As the first visitors take in World Museum Liverpool’s new Ancient Egypt gallery, Laura Davis explores the city’s long-standing fascination with the Land of the Pharaohs.
It was every bit the up-standing Edwardian tea party, with the brew sipped from bone china cups and the table decorated with a fringed cloth and a vase of rose s.
Despite the heat, the women were tightly buttoned up to the neck and the men wore waistcoats and smoked cigars.
But the setting was far from conventional. No sumptuous drawing room for these intrepid types, but the inside of an Ancient Egyptian tomb. These burial places had many uses. When he wasn’t breaking for tea, University of Liverpool professor John Garstang could be found carefully cataloguing his archaeological finds in the rock-cut tomb he used as his headquarters.

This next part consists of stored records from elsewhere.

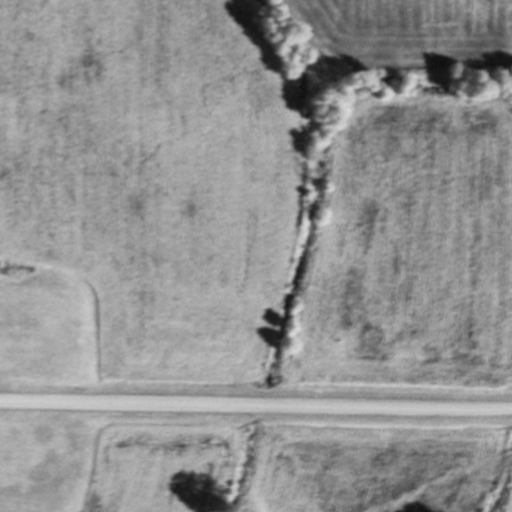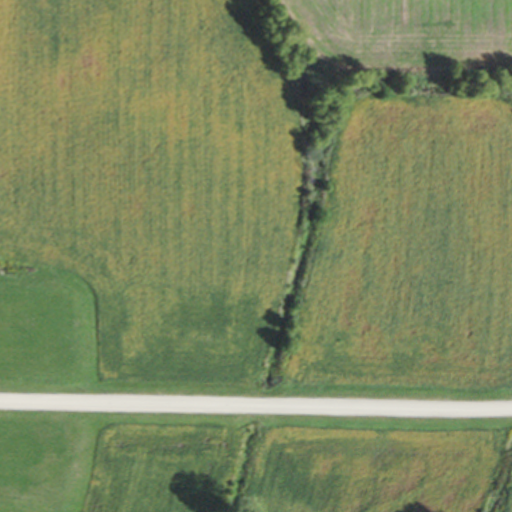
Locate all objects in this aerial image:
road: (256, 406)
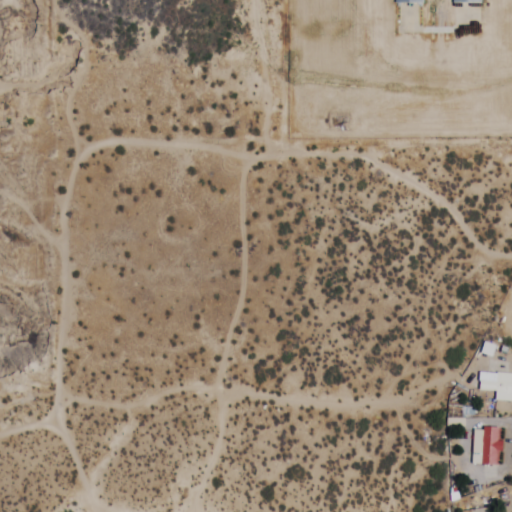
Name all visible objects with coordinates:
building: (407, 2)
building: (408, 2)
building: (465, 2)
building: (467, 3)
building: (493, 383)
building: (485, 447)
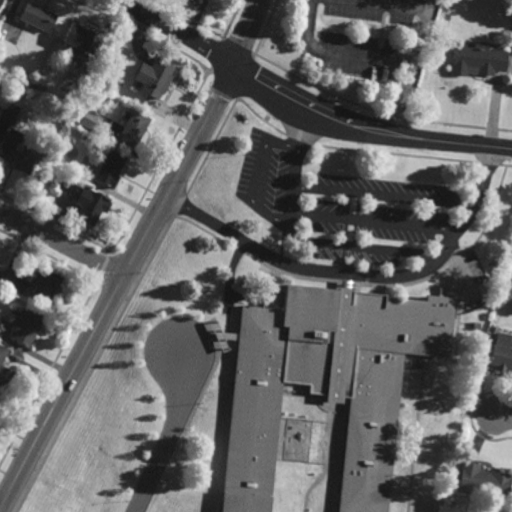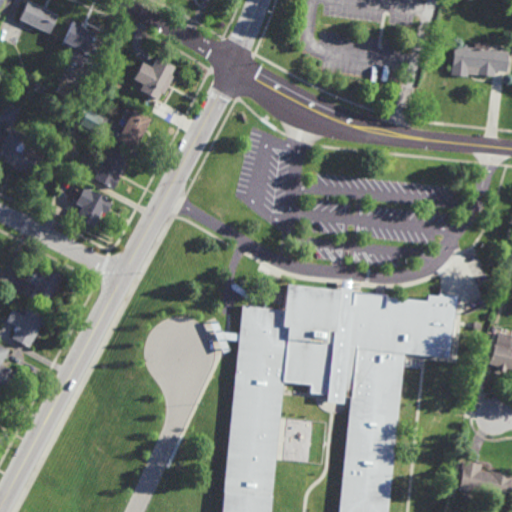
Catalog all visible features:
building: (1, 2)
road: (397, 4)
building: (37, 17)
building: (39, 17)
road: (176, 30)
road: (248, 32)
parking lot: (368, 36)
building: (78, 37)
road: (228, 41)
building: (81, 43)
road: (340, 52)
building: (477, 60)
building: (478, 60)
road: (414, 68)
building: (160, 76)
building: (153, 78)
building: (76, 93)
road: (238, 97)
road: (308, 110)
building: (9, 113)
building: (9, 114)
building: (93, 117)
building: (135, 127)
building: (132, 129)
road: (450, 143)
road: (212, 144)
building: (15, 151)
building: (21, 152)
building: (111, 167)
building: (106, 173)
road: (259, 175)
road: (511, 195)
road: (385, 196)
building: (90, 207)
building: (92, 207)
parking lot: (344, 208)
road: (376, 221)
road: (302, 240)
road: (62, 244)
road: (359, 275)
building: (42, 284)
building: (45, 286)
road: (117, 288)
building: (503, 293)
building: (23, 325)
road: (73, 326)
building: (28, 327)
building: (477, 327)
building: (501, 352)
building: (502, 354)
building: (3, 368)
building: (4, 369)
building: (326, 377)
building: (326, 383)
road: (502, 416)
road: (168, 433)
building: (482, 480)
building: (484, 482)
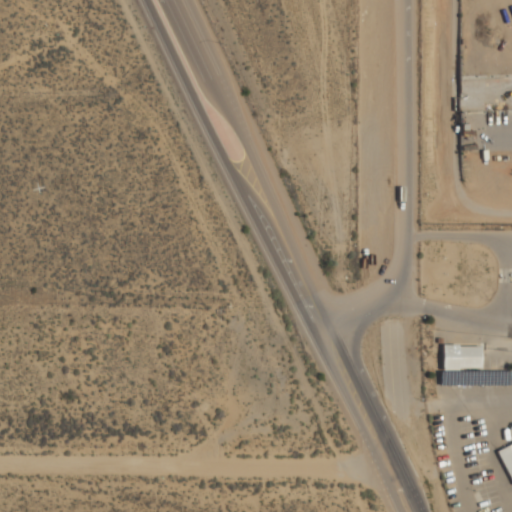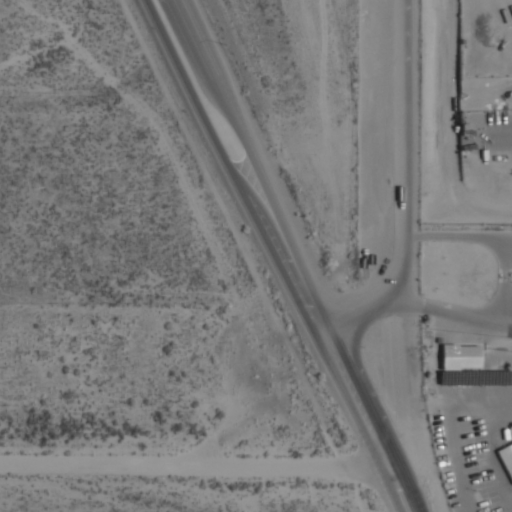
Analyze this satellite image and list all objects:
road: (259, 161)
road: (223, 169)
road: (404, 188)
road: (512, 286)
road: (506, 322)
building: (460, 357)
road: (368, 419)
building: (506, 459)
road: (196, 467)
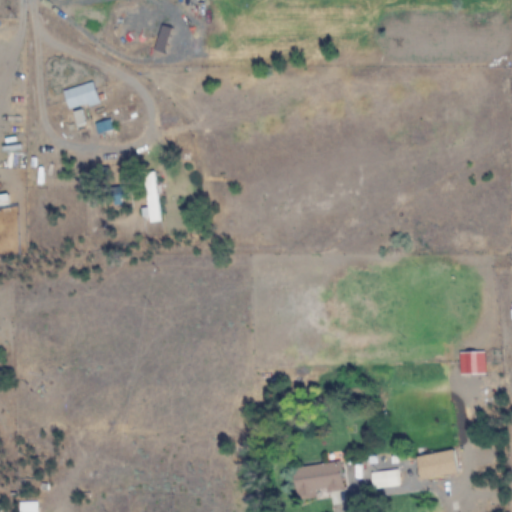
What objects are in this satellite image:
road: (32, 16)
building: (81, 96)
building: (152, 197)
crop: (256, 256)
building: (317, 479)
building: (28, 506)
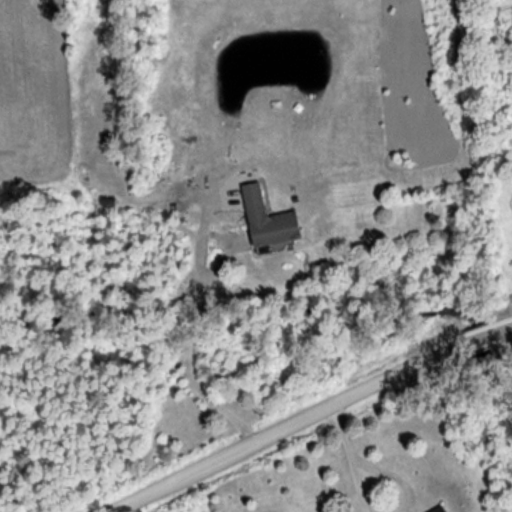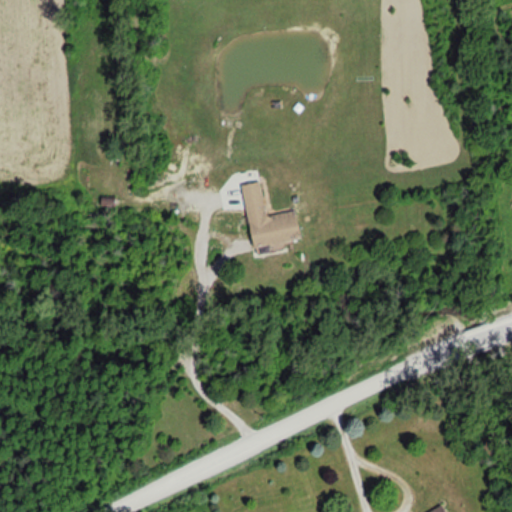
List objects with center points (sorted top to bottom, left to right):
building: (267, 219)
road: (192, 350)
road: (315, 418)
road: (351, 460)
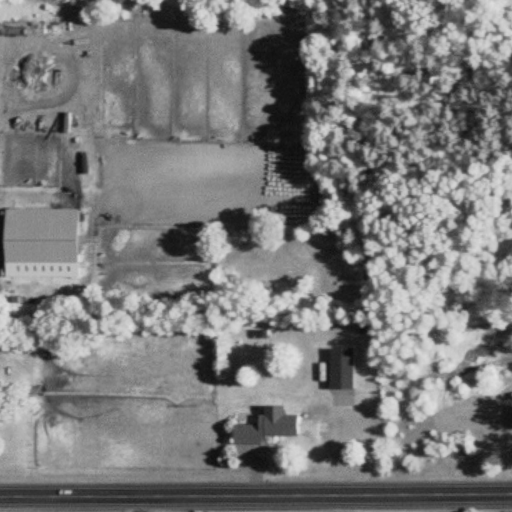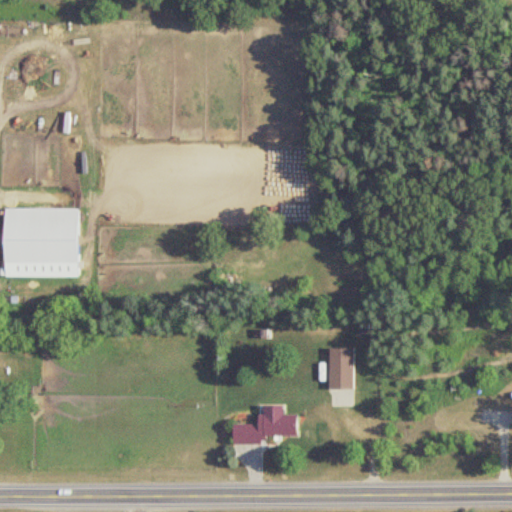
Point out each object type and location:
building: (41, 235)
building: (341, 370)
building: (267, 426)
road: (256, 490)
road: (144, 502)
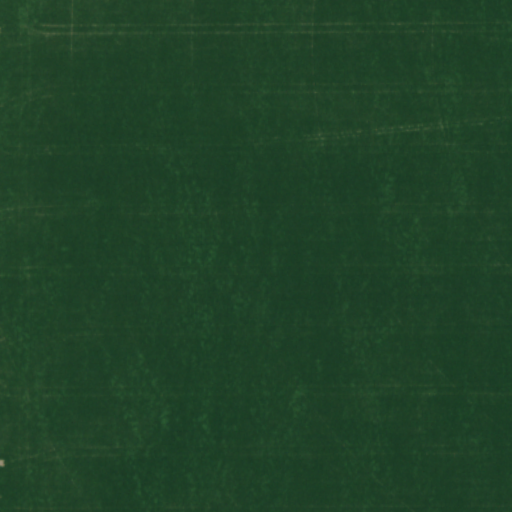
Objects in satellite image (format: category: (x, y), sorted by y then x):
crop: (256, 256)
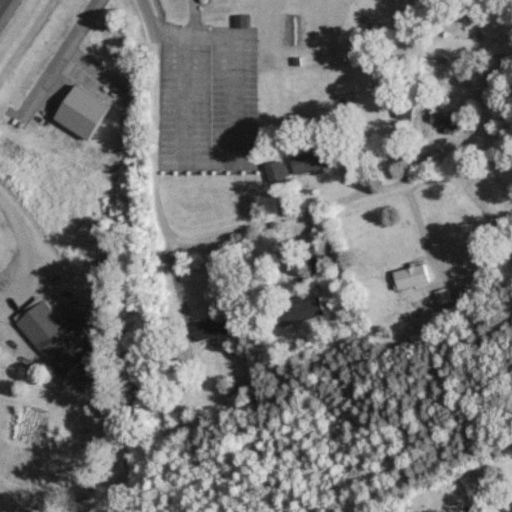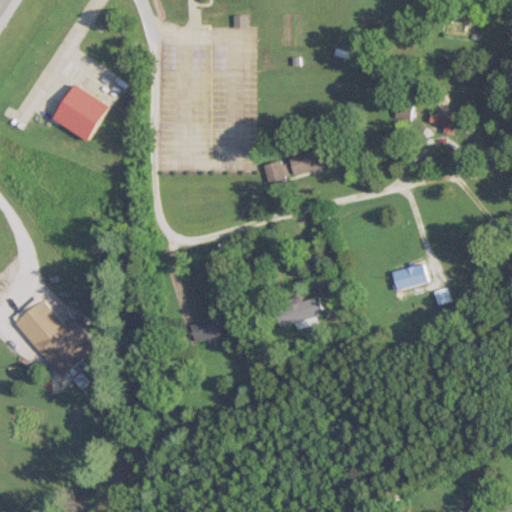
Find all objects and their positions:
building: (203, 0)
road: (1, 2)
road: (81, 25)
building: (454, 121)
building: (312, 161)
building: (276, 171)
road: (251, 223)
road: (21, 237)
building: (320, 263)
building: (411, 273)
building: (298, 312)
building: (211, 329)
building: (58, 336)
building: (504, 508)
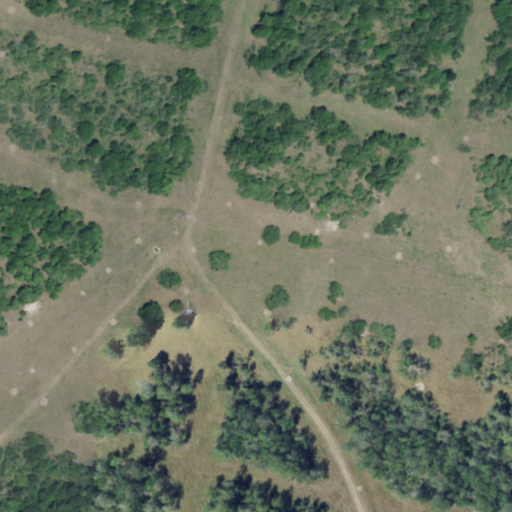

A photograph from the time reveals him boater-hatted, at a wooden trestle table – a selection of artefacts laid out on a cloth, draped over a sarcophagus. Another shows Garstang practising his golf swing in the middle of the desert, proving that a Edwardian gentleman could create a little corner of Merry Old England in the least likely of places.
Some of the items he found are among those on display in World Museum Liverpool’s new Ancient Egypt Gallery; others, given as gifts to his benefactors, have become lost among their other handed down possessions; but many of them are on display in the tiny Liverpool University museum that bears his name.
“Garstang was relatively unique in terms of British archaeologists because he came out of a university background,” explains Dr Steven Snape, the university’s director of Archaeological Collections.
“There were other people carrying out digs in Egypt, such as Flinders Petrie, of the Egypt Exploration Fund, but, because Garstang dug at so many sites and found so much stuff, he was really important in our understanding of the burial customs of ordinary Egyptians.”
While some archaeologists focused on the grand tombs of Pharaohs, filled with treasures, the Liverpool expeditions (from 1900 to World War I) were concerned with the anonymous masses. Garstang would spend several months at a time in the field, uncovering and labelling finds that, while less monetarily valuable than the items in the Royal tombs, were equally as illuminating.